Je venais d'avoir 16 ans et je mordais la vie à pleines dents, c'était le début de l'été. J'étais en première, à la fin de l'année scolaire. On avait fait une sortie scolaire de classe le jeudi avant la sortie. Pas grand-chose. Juste une petite ballade jusqu'à un parc animalier avec des animaux sauvages en liberté, des sangliers, des biches. Je me souviens encore avoir vu quelques sangliers et marcassins courir parallèlement au chemin. Avoir vu des biches en liberté, en avoir caressée une. Et je me souviens aussi que ce jour là j'avais un pique-nique dans mon sac. Je ne sais plus si la pomme était dans mon sac, ou si on me la offerte. J'ai croqué dedans avec délectation. Je sentais le jus sortir de la pomme et humidifier ma langue en coulant sur mes dents. J'ai le souvenir de cette pomme, comme la dernière pomme que j'ai croquée à pleines dents.

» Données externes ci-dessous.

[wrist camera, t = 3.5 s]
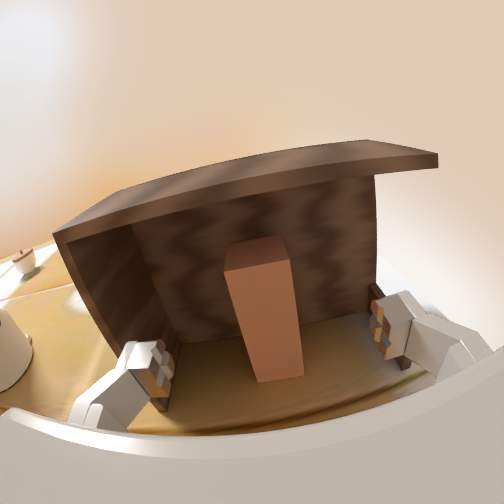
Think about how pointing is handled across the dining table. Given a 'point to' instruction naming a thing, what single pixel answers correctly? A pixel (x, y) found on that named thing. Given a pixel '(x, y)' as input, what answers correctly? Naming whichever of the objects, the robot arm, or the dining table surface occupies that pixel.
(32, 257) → the lidded jar
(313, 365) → the dining table surface
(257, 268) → the block
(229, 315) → the cubby
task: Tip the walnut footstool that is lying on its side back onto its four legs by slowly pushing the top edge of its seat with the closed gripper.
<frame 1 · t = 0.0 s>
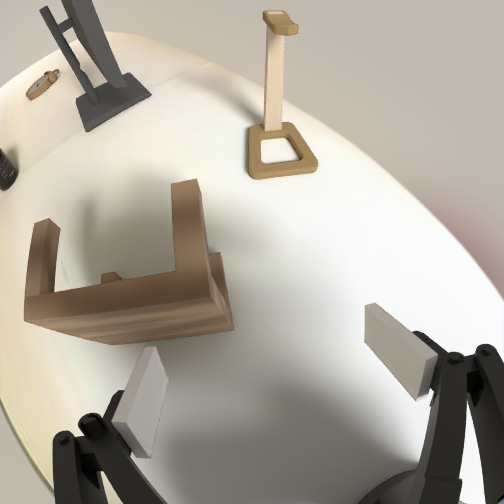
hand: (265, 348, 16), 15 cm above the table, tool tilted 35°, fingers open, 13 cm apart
alarm clock: (45, 87, 63), on the table
computer monitor: (110, 100, 51), on the table
stool: (164, 303, 32), on the table
supplement bottle: (10, 180, 44), on the table
headphone stand: (277, 151, 42), on the table
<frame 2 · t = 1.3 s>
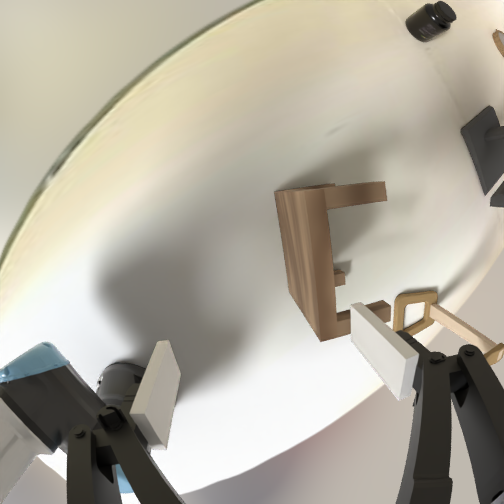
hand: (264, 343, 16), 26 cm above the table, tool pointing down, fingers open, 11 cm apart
computer monitor: (486, 148, 42), on the table
stool: (310, 238, 42), on the table
supplement bottle: (416, 30, 35), on the table
headphone stand: (413, 312, 48), on the table
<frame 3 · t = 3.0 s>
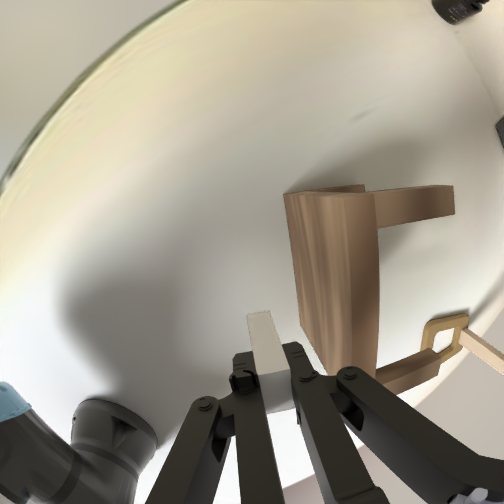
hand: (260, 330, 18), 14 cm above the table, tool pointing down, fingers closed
stool: (329, 257, 32), on the table
supplement bottle: (443, 11, 25), on the table
headphone stand: (442, 338, 37), on the table
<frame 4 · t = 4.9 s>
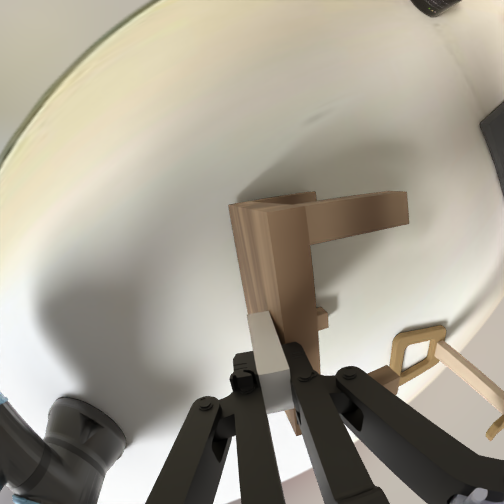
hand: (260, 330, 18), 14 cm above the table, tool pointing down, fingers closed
stool: (280, 268, 31), on the table, tilted 6°, touching gripper
supplement bottle: (421, 4, 24), on the table
headphone stand: (415, 351, 37), on the table
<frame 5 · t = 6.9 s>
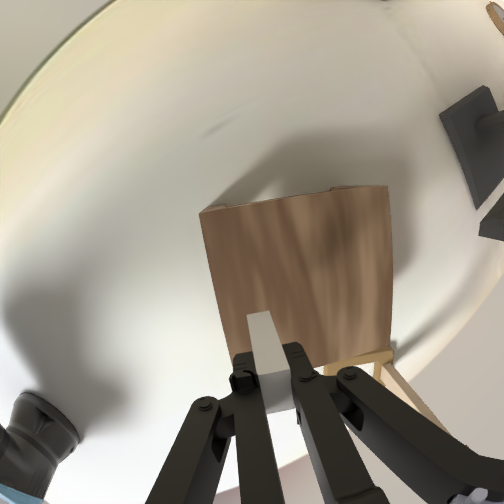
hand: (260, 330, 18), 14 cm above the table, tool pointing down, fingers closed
alarm clock: (502, 28, 25), on the table
computer monitor: (480, 142, 31), on the table
stool: (219, 291, 27), point 4 cm above the table, tilted 90°
headphone stand: (357, 373, 36), on the table
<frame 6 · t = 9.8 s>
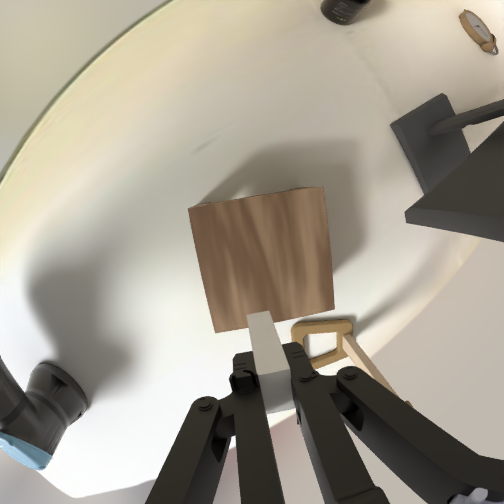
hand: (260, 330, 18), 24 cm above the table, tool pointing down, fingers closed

La sortie de classe s'était bien passée. Les parents ont toujours peur pour les sorties de classe, ils n'ont jamais peur pour les sorties familiales, car quand on sort avec ses parents, on est forcément en sécurité, ou bien ?

C'était en 1967. A la fin de l'année scolaire.... Maintenant les vacances étaient arrivées. C'était le premier samedi des vacances. On cherchait des meubles pour ma chambre, parce que ma correspondante allemande allait venir à la fin du mois de juillet, et ma chambre que j'allais prêter à ma correspondante en dormant moi-même sur un lit de camp n'était pas "présentable". Mes parents faisaient tous les magasins de meubles de la région, pour trouver des meubles beaux, de bonne qualité, mais pas trop chers. Mon père avait vu une publicité  pour un magasin qui était à la campagne dans le Pas-de-Calais, En plus, juste à coté il y avait une belle forêt, la forêt de Tournehem. On irait voir les meubles et on irait dans la forêt, jolie journée en perspective. On regarda les meubles mais on ne trouva rien qui fut à la fois de mon goût (j'étais très moderne à l'époque) et de la qualité que souhaitait mon père.

On sortit, il y avait juste à coté de cette espèce de grande surface où étaient exposés les meubles, un terrain de jeux pour enfants et plus grands. Ma mère joua un moment avec ma petite soeur sur les jeux pour enfants, tandis que je me tournais vers une balançoire plus grande. La balançoire était une longue planche en bois à laquelle était accrochée à chaque bout deux cordes. Il n'y avait rien pour se tenir.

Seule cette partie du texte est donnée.